Well, it's hard to be doing real things. My first 15 years of the partnership were involved with building housing and rebuilding communities across the five boroughs – taking neighborhoods that were burning and turning them into Renaissance communities. From the South Bronx to Harlem to north central Brooklyn to North Shore Staten Island to Southeastern Queens, we brought private capital into communities that had not seen private investment for half a century.
It was really the willingness of the banks and the builders to take the risk, and importantly, of the home buyers, because there were no values in these neighborhoods so we had to pre-sell the houses before they were built. People put their downpayment and then they watched while their house got built. It was really quite unique. That first site was in Windsor Terrace, Brooklyn and we had a bingo lottery bin where David Rockefeller, Gov. Cuomo and Sen. Alfonse M. D'Amato drew the winners out of the lottery bin to go buy a house in Brooklyn.
Do you think there's still opportunities to build housing yet to be unlocked that are comparable in scale to that initiative?
Not at the moment. We have to rethink how we're going to create the programs and the opportunities. We really don't have any scalable home ownership opportunities at the moment. I think we've got a lot of work to do to restore or to find new ways to address those problems and figure out how to access land at a reasonable price. That is what the city is trying to do with the rezoning programs that the Adams administration has put forward like City of Yes for Housing Opportunity.
The mayor’s second charter revision commission, which I'm on, is going to recommend some land-use revisions that will pursue the same idea.
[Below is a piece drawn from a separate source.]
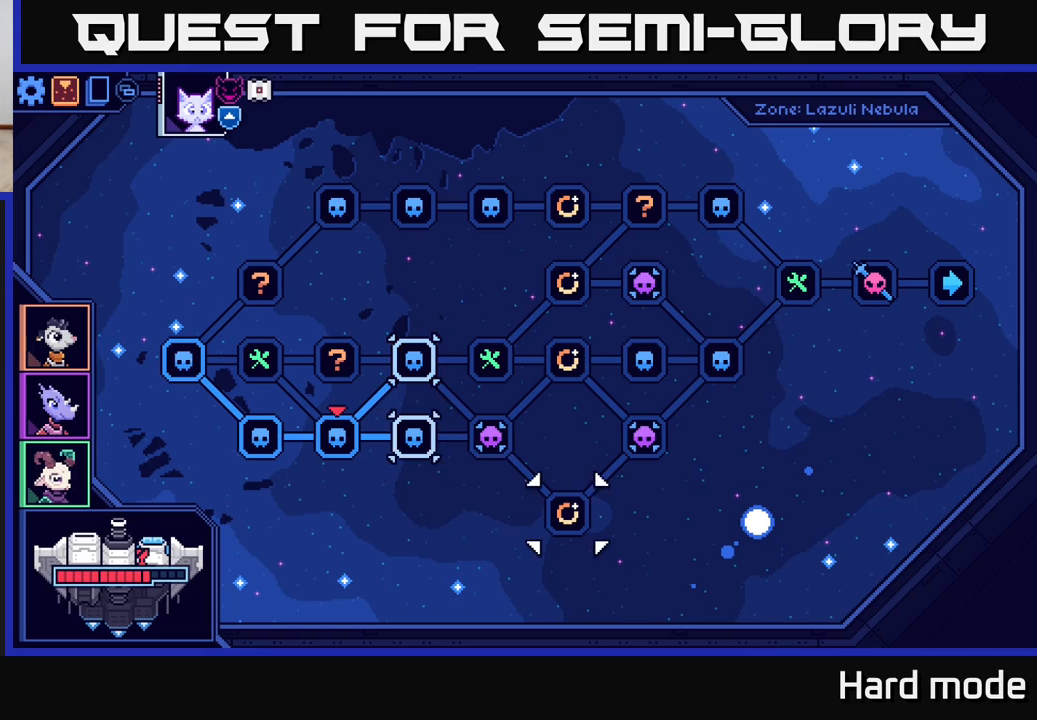
{"buttons": [], "left_stick": "center", "right_stick": "center", "events": [[267, "left_stick", "up"], [433, "left_stick", "center"]]}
We've got to make it easier and less costly to develop a variety of sites across the five boroughs and to encourage private investment rather than expect the government to pay for everything. There’s just not enough public dollars to do that particularly with what’s coming down the pike from Washington in terms of cuts.
What were your relationships like with the city’s previous mayors?
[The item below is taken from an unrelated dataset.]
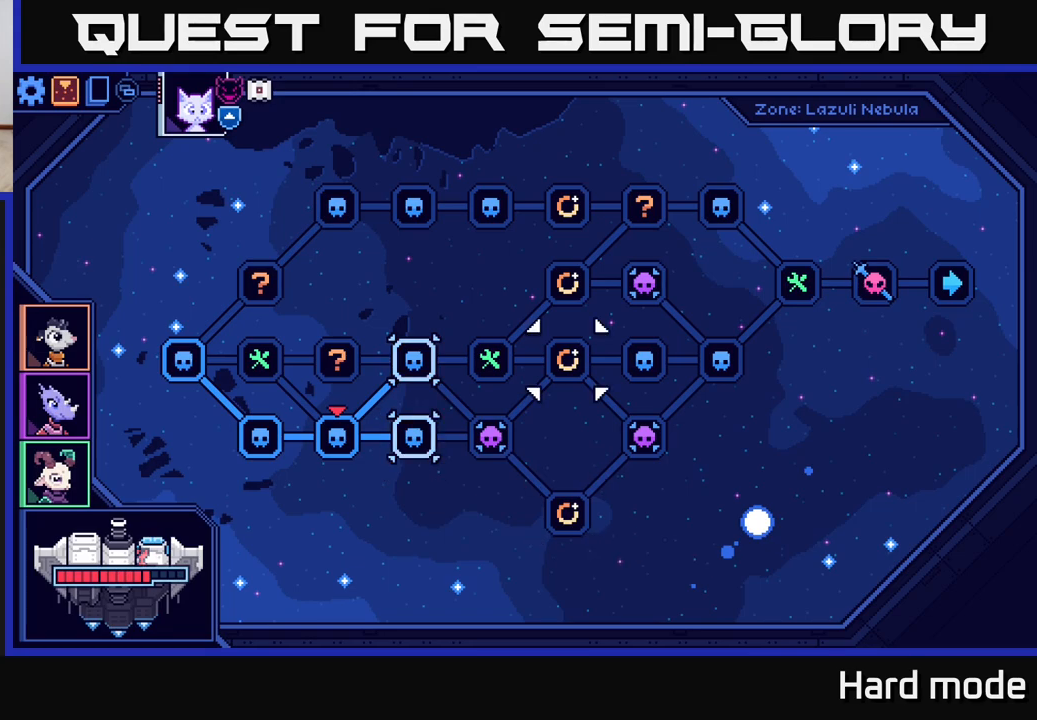
{"buttons": [], "left_stick": "center", "right_stick": "center", "events": [[200, "left_stick", "left"], [383, "left_stick", "center"]]}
I would say that I’ve known all the mayors since Mayor John Lindsay. In my professional youth, I was sometimes demonstrating against them or their projects as a community organizer out in Brooklyn, but I really think with the exception of being briefly banned from City Hall by Rudy Giuliani at the end of his administration, I’ve had good working relationships with all our mayors because that’s my job. To the extent they wanted to take advantage of the resources and expertise of the private sector, those relationships have been stronger.
I came to the partnership during the Koch administration and we had a very strong working relationship. The city did not have money to rebuild the neighborhoods and do what needed to be done so they really needed the private-sector investment. I had a very close working relationship with David Dinkins. When he was borough president, I worked with Nancy Wackstein who worked for him and together we wrote his first homelessness study and report. When he went into City Hall, he offered me a job, but it wasn’t the job I wanted so I didn’t take it. And then my relationship with the Giuliani administration started out strong, but deteriorated a bit in the last few months. Of course, Michael Bloomberg had been a member of the partnership before becoming mayor so we worked very closely with him. We also did some activity with the de Blasio administration, particularly during the COVID-19 pandemic and helping him retain mayoral control of school management. Not so much otherwise, that was a time when City Hall wasn't looking for expertise or advice from the private sector, they had all the answers.
What sort of voice do you see yourself being after you retire?
I’ve threatened to become a social media influencer. But in all seriousness, we will see. I don't have any specific plans except to continue to be supportive and to support the new generation of leadership in all sectors. I’ve got a big Rolodex and to the extent that I can be helpful, I will put it to work.